In the biggest bank failure in U.S. history, the federal government took over Washington Mutual and sold its corpse to JP Morgan for parts.

Eleven people, including the gunman, were killed in a college shooting in Finland. No, not the United States. Finland. Who knew they even had guns?

News: Nonstop Train Wrecks

VBVW for September 19, 2008: Nonstop Train Wrecks

• The Very Best

In the aftermath of the fatal train crash in Los Angeles, transportation officials are proposing a ban on the use of cell phones by engineers. Now if they would only ban the use of cell phones by obnoxious passengers.

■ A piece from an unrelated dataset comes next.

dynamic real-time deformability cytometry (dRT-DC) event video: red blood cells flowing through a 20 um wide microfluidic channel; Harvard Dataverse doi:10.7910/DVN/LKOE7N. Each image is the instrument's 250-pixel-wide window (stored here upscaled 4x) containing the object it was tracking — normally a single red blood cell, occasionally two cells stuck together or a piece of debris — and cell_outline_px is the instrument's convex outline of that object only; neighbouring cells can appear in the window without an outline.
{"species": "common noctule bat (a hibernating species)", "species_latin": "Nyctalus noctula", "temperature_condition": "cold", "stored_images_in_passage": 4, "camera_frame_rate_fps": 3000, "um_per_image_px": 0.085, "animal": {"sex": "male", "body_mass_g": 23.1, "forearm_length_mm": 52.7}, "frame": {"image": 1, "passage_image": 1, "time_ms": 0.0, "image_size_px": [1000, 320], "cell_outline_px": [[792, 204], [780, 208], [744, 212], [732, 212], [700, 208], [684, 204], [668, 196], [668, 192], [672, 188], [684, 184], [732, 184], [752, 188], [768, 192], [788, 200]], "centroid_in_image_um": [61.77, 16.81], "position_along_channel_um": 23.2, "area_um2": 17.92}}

Rwanda is set to become the first country in the world where women will outnumber men in parliament. The hope is that they can do a better job than their male counterparts, who allowed the genocide of 800,000 Rwandans in 100 days back in 1994.

Top McCain aide and disgraced former Hewlett-Packard CEOCarly Fiorina stated that neither Senator McCain nor Governor Palin were qualified to run a business. She’s right, but her words take on additional poignancy when you consider that Fiorina couldn’t run a company, either.

• The Very Worst

Congratulations. As part of the U.S. government’s $85 billion taxpayer bailout of AIG, you are now the owner of the world’s largest insurance company. Try not to mess it up.

Holy potty-mouth, Batman. When a “printing error” left some bad words — and some very bad words — in the dialogue balloons of characters from All-Star Batman #10, publishers DC comics tried to pull the edition before it hit the newsstands. They’d have better luck using their Bat De-fucker-upper.

Suspicions that a soccer player was using witchcraft during a match in eastern Congo sparked a riot that killed 13 people, most whom were children between the ages of 11 and 16. The victims were crushed as panicked crowds ran for the exits. None of this would have happened during a Quidditch match.

News: Bangin’ Away

VBVW for September 12, 2008: Bangin’ Away

• The Very Best

The Big Bang particle smasher (known by science as the Large Hadron Collider) has completed its first real test. The world did not get sucked into a black hole, much to the chagrin of Creationists, and the rest of us may learn what a black hole really is.

Jury selection began this week for the robbery and kidnapping trial of OJ Simpson. OJ, shown here estimating the size of his hubris, may face life in prison if found guilty on all charges. Prosecutors are just hoping Johnnie Cochrane stays dead.

Darius Rucker has become the first black man since the days of Charley Pride to top the country music charts. When he was fronting Hootie & The Blowfish, Rucker was the whitest black man to top the rock music charts.

• The Very Worst

When you read that the government has “bailed out” Fannie May and Freddie Mac, it means that taxpayers, many of whom were bankrupted and foreclosed upon due to the usurious lending practices of Fannie and Freddie, will now pay many billions of dollars to keep the two in business.

A 22-year-old calling herself Natalie Dylan is auctioning off her virginity to finance her education in Women’s Studies and Family Counseling. Dylan says she lives in a capitalist society and is capitalizing on her virginity. Whatever her rationale, we don’t think a prostitute should be counseling anybody’s family.

With more than 27,000 machinists on strike from Boeing, the world’s top-selling maker of airplanes, the U.S. economy will take another blow as it loses business to global trade. Gee, and the economy had been on such an upswing.

News: Victory Laps

VBVW for September 5, 2008: Victory Laps

• The Very Best

Four more years! That’s the rallying cry in Republican circles this week, only it was heard at the courthouse rather than at the convention. Lobbyist Jack Abramoff, who defrauded Indian tribes and traded gifts for political favors, has been given a four-year sentence on charges of conspiracy, mail fraud, and tax evasion.

Gustav spared New Orleans, three years to the day after the city was devastated by Katrina. Heckuva job, somebody.

Neuroscientists have for the first time seen how the brain retrieves memories, which may provide a new avenue for curing Alzheimer’s and other forms of dementia. Researchers observed that the same brain neurons activated in a first-time experience are fired again when…wait, what was I saying?

• The Very Worst

Hurricane Ike is making up for Hurricane Gustav’s lackluster death toll. More than 90 Haitians have been killed by floods and landslides. Hanna and Josephine are not far behind.

A Cleveland landlord prevailed in court to be allowed to collect rent from his tenants in gold. So if they don’t pay, do they get thrown in gaol and flogged in the public square?

Actress Mackenzie Phillips, who was kicked off of “One Day At A Time” for drug use nearly 30 years ago, has been busted for possession of cocaine, heroin, and a hypodermic needle — in an airport. Let’s see Schneider fix this one.